During the in-game tutorial section, you’ll be starting out with the one mascot, one job location, and a pair of helper “hero” cards used in a card battle minigame that pops up when a mascot inevitably encounters trouble like an unruly fan, a broken vending machine, or getting stuck in a doorway. If you manage to play hero cards that can overpower whatever obstacle you’re dealing with, the mascot will succeed at the job. Otherwise, they’ll fail and you’ll earn less money for that job.

The Open-World gameplay has you looking for stuff hidden around the town and running errands for townsfolk to improve your earning potential in various ways. You can recruit additional mascots so you can assign more mascots to jobs at a time and give your rotating crew of mascots more of a rest between jobs. You can get agreements with more locations to get jobs for mascots more frequently, and have a wider variety of tasks that might better fit your assorted crew.
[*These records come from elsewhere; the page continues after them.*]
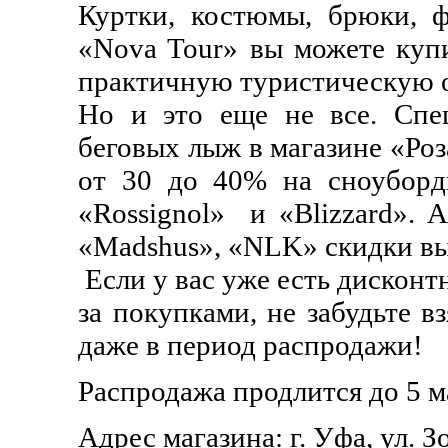
Куртки, костюмы, брюки, фл
«Nova Tour» вы можете куп
практичную туристическую о
Но и это еще не все. Спе
беговых лыж в магазине «Роз
от 30 до 40% на сноуборд
«Rossignol» и «Blizzard». А
«Madshus», «NLK» скидки в
Если у вас уже есть дисконтн
за покупками, не забудьте вз
даже в период распродажи!
Распродажа продлится до 5 м
Адрес магазина: г. Уфа, ул. Зо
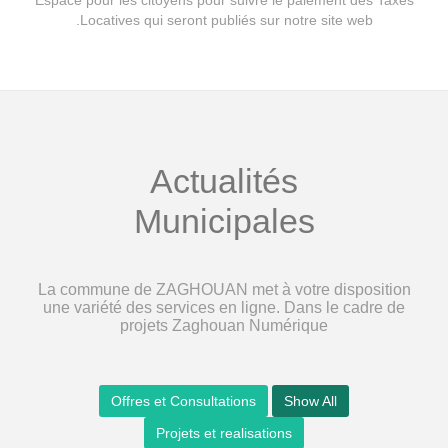
Espace pour les citoyens pour suivre le paiement des Taxes
Locatives qui seront publiés sur notre site web.
Actualités
Municipales
La commune de ZAGHOUAN met à votre disposition
une variété des services en ligne. Dans le cadre de
projets Zaghouan Numérique
Offres et Consultations
Show All
Projets et realisations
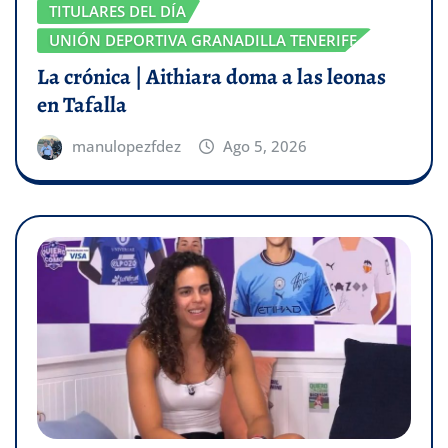
TITULARES DEL DÍA
UNIÓN DEPORTIVA GRANADILLA TENERIFE
La crónica | Aithiara doma a las leonas
en Tafalla
manulopezfdez
Ago 5, 2026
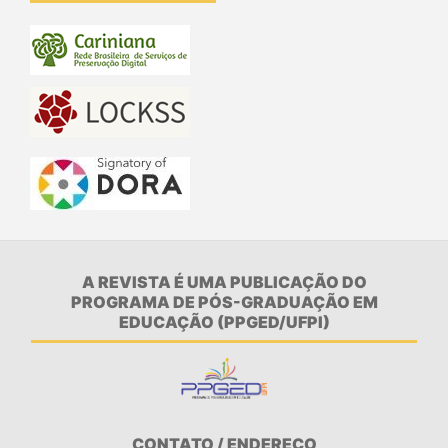
A REVISTA É UMA PUBLICAÇÃO DO
PROGRAMA DE PÓS-GRADUAÇÃO EM
EDUCAÇÃO (PPGED/UFPI)
CONTATO / ENDEREÇO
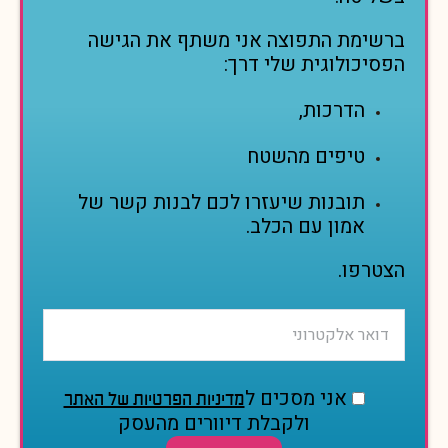
ברשימת התפוצה אני משתף את הגישה
הפסיכולוגית שלי דרך:
הדרכות,
טיפים מהשטח
תובנות שיעזרו לכם לבנות קשר של
אמון עם הכלב.
הצטרפו.
P
P
P
l
l
l
e
e
e
P
a
a
a
l
אני מסכים ל
מדיניות הפרטיות של האתר
s
s
s
e
ולקבלת דיוורים מהעסק
e
e
e
a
You can recruit more “heroes” and find additional copies of their card to power up that card when it is used. You can do tasks to earn money to buy things and the fan following that acts as a currency to recruit your mascots. You can catch spectral foxes to gain new abilities for your truck enabling you to explore and interact with more parts of the town and its outlying area. Many of the tasks you’ll need to do are odd, but to the game’s credit, there are plenty of them, giving the player good motivation to explore the area as thoroughly as possible.
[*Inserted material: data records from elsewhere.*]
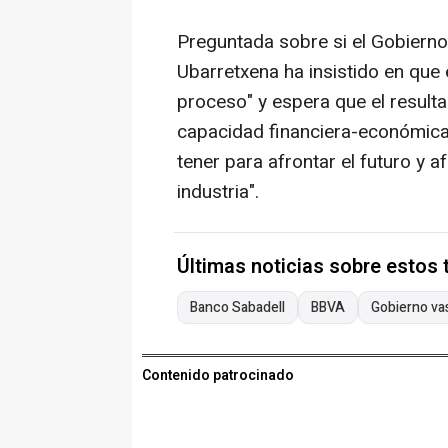
Preguntada sobre si el Gobierno
Ubarretxena ha insistido en que 
proceso" y espera que el result
capacidad financiera-económica
tener para afrontar el futuro y a
industria".
Últimas noticias sobre estos
Banco Sabadell
BBVA
Gobierno va
Contenido patrocinado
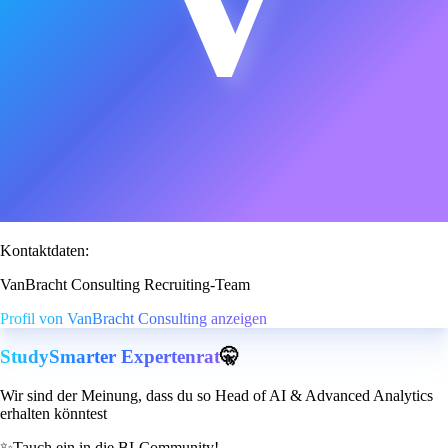
Kontaktdaten:
VanBracht Consulting Recruiting-Team
Profil von VanBracht Consulting anzeigen
StudySmarter Expertenrat
🤫
Wir sind der Meinung, dass du so Head of AI & Advanced Analytics
erhalten könntest
✨
Tauch ein in die BI-Community!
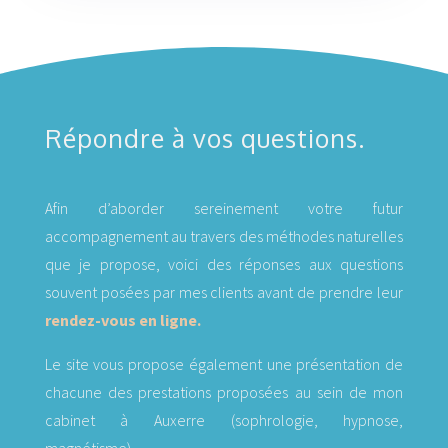
Répondre à vos questions.
Afin d’aborder sereinement votre futur
accompagnement au travers des méthodes naturelles
que je propose, voici des réponses aux questions
souvent posées par mes clients avant de prendre leur
rendez-vous en ligne.
Le site vous propose également une présentation de
chacune des prestations proposées au sein de mon
cabinet à Auxerre (sophrologie, hypnose,
magnétisme).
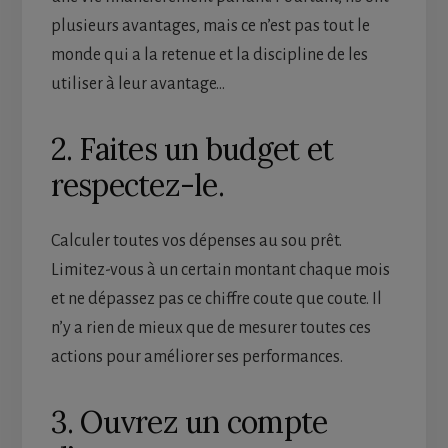
plusieurs avantages, mais ce n’est pas tout le
monde qui a la retenue et la discipline de les
utiliser à leur avantage…
2. Faites un budget et
respectez-le.
Calculer toutes vos dépenses au sou prêt.
Limitez-vous à un certain montant chaque mois
et ne dépassez pas ce chiffre coute que coute. Il
n’y a rien de mieux que de mesurer toutes ces
actions pour améliorer ses performances.
3. Ouvrez un compte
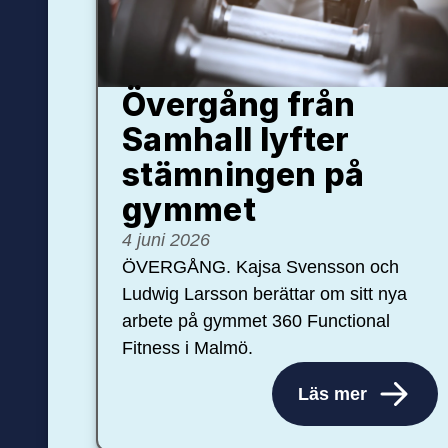
Övergång från
Samhall lyfter
stämningen på
gymmet
4 juni 2026
ÖVERGÅNG. Kajsa Svensson och
Ludwig Larsson berättar om sitt nya
arbete på gymmet 360 Functional
Fitness i Malmö.
Läs mer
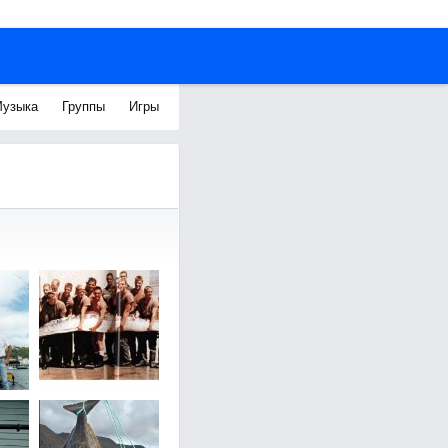
узыка
Группы
Игры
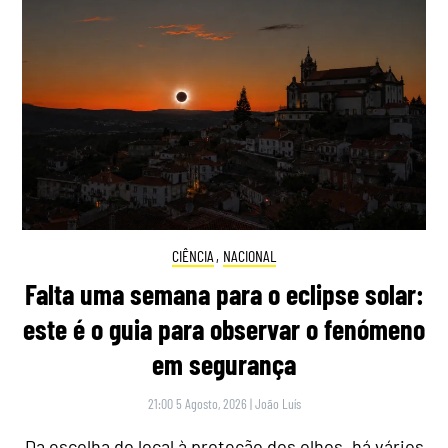
CIÊNCIA
,
NACIONAL
Falta uma semana para o eclipse solar:
este é o guia para observar o fenómeno
em segurança
21:00 5 Agosto, 2026
|
João Luís
Da escolha do local à proteção dos olhos, há vários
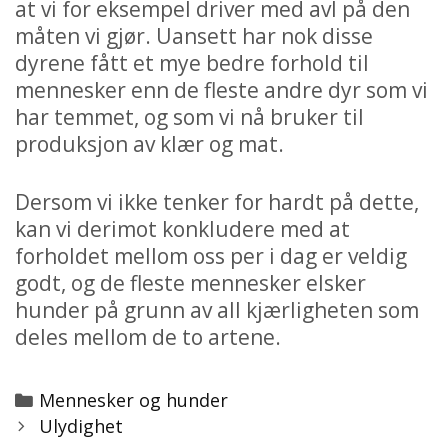
at vi for eksempel driver med avl på den
måten vi gjør. Uansett har nok disse
dyrene fått et mye bedre forhold til
mennesker enn de fleste andre dyr som vi
har temmet, og som vi nå bruker til
produksjon av klær og mat.
Dersom vi ikke tenker for hardt på dette,
kan vi derimot konkludere med at
forholdet mellom oss per i dag er veldig
godt, og de fleste mennesker elsker
hunder på grunn av all kjærligheten som
deles mellom de to artene.
Categories
Mennesker og hunder
Post
Ulydighet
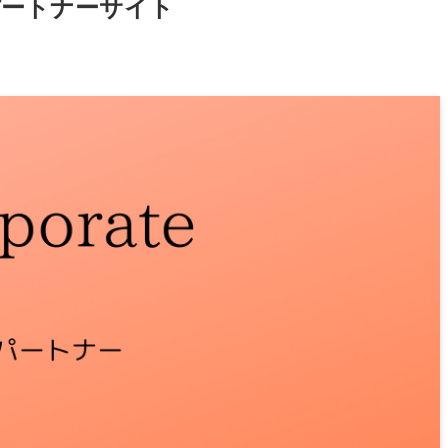
パートナーサイト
That said, the actual driving around mechanics are pretty terrible, and sometimes it’s not clear what you’re expected to do to accomplish a particular task, or if you can even do said task yet.

However, the big problem here has to be the presentation and performance on Nintendo Switch. I’ll start by saying that the mascot characters are all designed with a stylistic suck that makes them frequently off-putting. Pinky is particularly off-putting, and she accompanies you throughout much of the game, calling out to you like The Legend of Zelda: Ocarina of Time’s Navi, but with a voice that’s frequently like nails on a chalkboard in how irritating it sounds. On that note, most of the game’s dialogue is voiced, and fairly well, it’s just Pinky’s voice I can’t stand.

However, stylistic choices aside, the real problem here are the 3D visuals, which look somewhere between PlayStation 2-era and Xbox 360-era in how dated and ugly they are. There’s tons of pop-in, ugly muddy textures, a generally dull color palette, overall blurry resolution, and generally pretty bad framerates. From top to bottom, Promise Mascot Agency is an eyesore to look at.

It’s a real shame too, because the bizarre creativity is off the charts here, the Open World is stuffed full of places to see and things to do, and it’s pretty fun to explore and find new stuff throughout the area, even if the actual gameplay of controlling your vehicle is pretty awful. But it’s hard to appreciate those good qualities when looking at this game makes me constantly cringe and causes my eyes to water. If you have a decent tolerance for that sort of thing, and are cool with a lot of weirdness, I’d still recommend Promise Mascot Agency. But oof, that is definitely an issue that makes this a game that will be a “love it or hate it” thing.

tl;dr – Promise Mascot Agency is an Open-World game with Action-RPG and Simulation elements that has you exploring a town while managing a mascot agency in a bonkers world with an insane story. The Open World is filled with places to explore and things to do, and the creativity is outstanding here, but it’s hard to fully appreciate it with the lacking moment-to-moment gameplay and the absolutely ugly visuals and terrible performance on Nintendo Switch. If you have a high tolerance for those things, this is a unique experience well worth trying out, but this definitely isn’t going to be a game for everyone.